Schrage has just over a season’s worth of USF2000 experience, with two outings in 2023 that peaked with a fourth place and an incomplete 2024 campaign split between Exclusive Autosport and VRD. Once he joined the latter his form improved, taking three poles, two podiums and two fastest laps to complete a rise from 19th to 12th in the standings. Taking just the three rounds he did with VRD, which he continues with for 2025, Schrage was the seventh-highest scoring driver.
G3 Argyros got stronger over the course of his first year in cars, starting 2024 in the YACademy Winter Series with one podium, picking up three in USF Juniors and then ending his year with a USF2000 victory. The 15-year-old learned with the support of JHDD, but a statement of his title ambitions this year is his switch to serial title winners Pabst.

Liam McNeilly
Competing for the best USF2000 cameos of 2024, and possibly for wins all season in 2025 are Evan Cooley and Liam McNeilly. Cooley, 18, drove for Exclusive at IMS and was rapid, starting on pole for both races and setting the fastest lap in them too. But he met the chequered flag in third and 15th. He appeared again in Toronto and took a fourth place finish.
McNeilly was also on track that weekend with JHDD, and in race two he started on pole and finished second. The pair continue with their 2024 teams for this season after also battling each other in USF Juniors last year.
A triple win in the final round left McNeilly just five points short of the title, an impressive feat for a 18-year-old Briton who was a newcomer to the US racing scene. The first of his five poles came on debut, and he also claimed two podiums when he returned to GB4 for a cameo outing. He had come third in the F4 series in 2023.
Cooley arrived in USF Juniors after previously racing Radical sportscars, and he came 13th in the points with three top-five finishes. Had he not missed a round, he would certainly have been in the championship’s top 10, and he has come third and second in the past two seasons of the YACademy Winter Series for USF Juniors cars.
USF Juniors
Pipping Cooley to the 2025 YACademy title by one point a week ago was 15-year-old Brazilian Leonardo Escorpioni. He had an up-and-down karting career before switching to cars at the start of 2024 via YACademy, where he claimed a win and one other podium from the two-round series en route to fourth in the points.
The Zanella Racing driver found it tougher in USF Juniors but was competitive, making the podium once and having a strong weekend at Road America. He came ninth in the standings, and got two podiums in a Ligier JS F4 Series cameo at COTA.

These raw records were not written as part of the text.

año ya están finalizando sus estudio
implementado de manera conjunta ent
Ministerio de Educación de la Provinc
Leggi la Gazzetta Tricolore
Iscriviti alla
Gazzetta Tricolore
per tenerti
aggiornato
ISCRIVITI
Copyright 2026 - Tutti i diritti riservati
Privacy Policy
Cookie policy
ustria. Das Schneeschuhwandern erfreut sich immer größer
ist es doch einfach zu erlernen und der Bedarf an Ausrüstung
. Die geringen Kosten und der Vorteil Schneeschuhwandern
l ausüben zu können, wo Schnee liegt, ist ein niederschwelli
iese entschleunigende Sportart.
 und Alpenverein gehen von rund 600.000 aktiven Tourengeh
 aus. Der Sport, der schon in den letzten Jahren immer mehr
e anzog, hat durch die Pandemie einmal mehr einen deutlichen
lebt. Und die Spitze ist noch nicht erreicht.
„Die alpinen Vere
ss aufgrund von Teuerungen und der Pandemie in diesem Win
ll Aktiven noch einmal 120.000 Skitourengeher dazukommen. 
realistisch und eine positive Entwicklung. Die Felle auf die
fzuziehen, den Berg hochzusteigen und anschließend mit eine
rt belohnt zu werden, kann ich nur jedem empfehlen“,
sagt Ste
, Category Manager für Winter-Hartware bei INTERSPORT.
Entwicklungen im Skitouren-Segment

To win the six-race 2025 YACademy season, he took one race victory, a second place and twice finished third.

Photo: YACademy Winter Series
Just ahead of him in USF Juniors last year was countryman Joao Vergara, who was driving for Exclusive and has switched to VRD for 2025. The 17-year-old was runner-up in Lucas Oil School of Racing’s Formula Car Race Series in 2023, and was fifth in the 2024 YACademy season.
Consistency was the name of the game for him in USF Juniors. He finished every race, was in the top 10 for more than half of them and was very close to taking seventh in the standings, yet only twice finished higher than seventh and had an average race position of 10.88. He proved he has pace, and is working well with VRD, in the 2025 YACademy season as he put his car on pole in round one and came fourth in the standings with a win and two second places, four points shy of Escorpioni.